Here are some
data where the values of both variables were obtained by sampling. They
are the homocysteine and folate (as measured by CLC) levels for a sample
of individuals. Both variables are skewed to the right and the joint
distribution does not have an elliptical shape. If a straight line was
fitted to the data with HCY as a response, the variability about the line
would be much greater for smaller values of folate and there is a
suggestion that the drop in HCY with increasing vitamin status is greater
at lower folate levels.
When logarithmic
transformations are applied to both variables, the distributions of
the individual variables are less skewed and their joint distributions is
roughly ellipsoidal. A straight line seem a like reasonable candidate for
describing the association between the variables and the variances appear to
be roughly constant about the line.
Often both variables will not need to be transformed and, even when two transformations are necessary, they may not be the same, When only one variable needs to be transformed in a simple linear regression, should it be the response or the predictor? Consider a data set showing a quadratic (parabolic) effect between Y and X. There are two ways to remove the nonlinearity by transforming the data. One is to square the predictor; the other is to take the square root of the response. The rule that is used to determine the approach is, "First, transform the Y variable to achieve homoscedasticity (constant variance). Then, transform the X variable to achieve linearity."

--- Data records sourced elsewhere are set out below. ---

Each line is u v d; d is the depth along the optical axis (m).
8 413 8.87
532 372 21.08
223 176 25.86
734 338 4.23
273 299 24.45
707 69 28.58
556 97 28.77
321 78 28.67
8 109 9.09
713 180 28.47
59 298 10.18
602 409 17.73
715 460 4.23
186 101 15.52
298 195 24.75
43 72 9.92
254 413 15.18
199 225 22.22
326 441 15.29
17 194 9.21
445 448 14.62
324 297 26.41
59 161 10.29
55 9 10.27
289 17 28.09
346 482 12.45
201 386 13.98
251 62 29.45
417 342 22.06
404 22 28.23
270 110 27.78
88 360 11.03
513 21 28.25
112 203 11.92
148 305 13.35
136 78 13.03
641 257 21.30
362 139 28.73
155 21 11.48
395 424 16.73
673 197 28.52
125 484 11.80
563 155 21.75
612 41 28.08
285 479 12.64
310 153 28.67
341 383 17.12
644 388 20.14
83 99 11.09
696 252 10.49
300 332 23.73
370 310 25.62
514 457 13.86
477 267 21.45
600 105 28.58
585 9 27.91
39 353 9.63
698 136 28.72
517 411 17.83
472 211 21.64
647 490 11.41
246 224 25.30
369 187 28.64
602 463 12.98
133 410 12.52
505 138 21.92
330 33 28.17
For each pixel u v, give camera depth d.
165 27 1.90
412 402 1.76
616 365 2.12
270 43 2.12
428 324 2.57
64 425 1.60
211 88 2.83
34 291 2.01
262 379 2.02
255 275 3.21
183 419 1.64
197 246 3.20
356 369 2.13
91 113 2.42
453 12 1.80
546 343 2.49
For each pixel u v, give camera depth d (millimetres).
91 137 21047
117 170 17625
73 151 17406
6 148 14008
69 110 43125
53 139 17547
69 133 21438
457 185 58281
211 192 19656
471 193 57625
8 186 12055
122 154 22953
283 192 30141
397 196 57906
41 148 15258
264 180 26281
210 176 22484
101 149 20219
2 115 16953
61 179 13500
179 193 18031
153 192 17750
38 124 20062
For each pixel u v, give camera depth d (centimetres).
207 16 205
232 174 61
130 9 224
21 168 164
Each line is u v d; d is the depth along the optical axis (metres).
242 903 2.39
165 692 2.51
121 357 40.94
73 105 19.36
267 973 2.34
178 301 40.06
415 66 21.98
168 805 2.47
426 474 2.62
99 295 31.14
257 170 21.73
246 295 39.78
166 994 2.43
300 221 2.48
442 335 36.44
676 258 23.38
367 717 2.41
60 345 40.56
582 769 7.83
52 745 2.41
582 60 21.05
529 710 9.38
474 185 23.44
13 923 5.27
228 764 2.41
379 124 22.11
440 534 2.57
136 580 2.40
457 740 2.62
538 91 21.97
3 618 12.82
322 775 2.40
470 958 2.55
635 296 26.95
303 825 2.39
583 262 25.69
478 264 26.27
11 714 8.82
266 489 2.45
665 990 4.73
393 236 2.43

Transforming the X variable does little to change distribution of the
data about the (possibly nonlinear) regression line. Transforming X is
equivalent to cutting the joint distribution into vertical slices and
changing the spacing of the slices. This doesn't do anything to the
vertical locations of data within the slices. Transforming the Y variable
not only changes the shape of regression line, but it alters the relative
vertical spacing of the observations. Therefore, it has been suggested
that the Y variable be transformed first to achieve constant variance
around a possibly non-linear regression curve and then the X variable be
transformed to make things linear.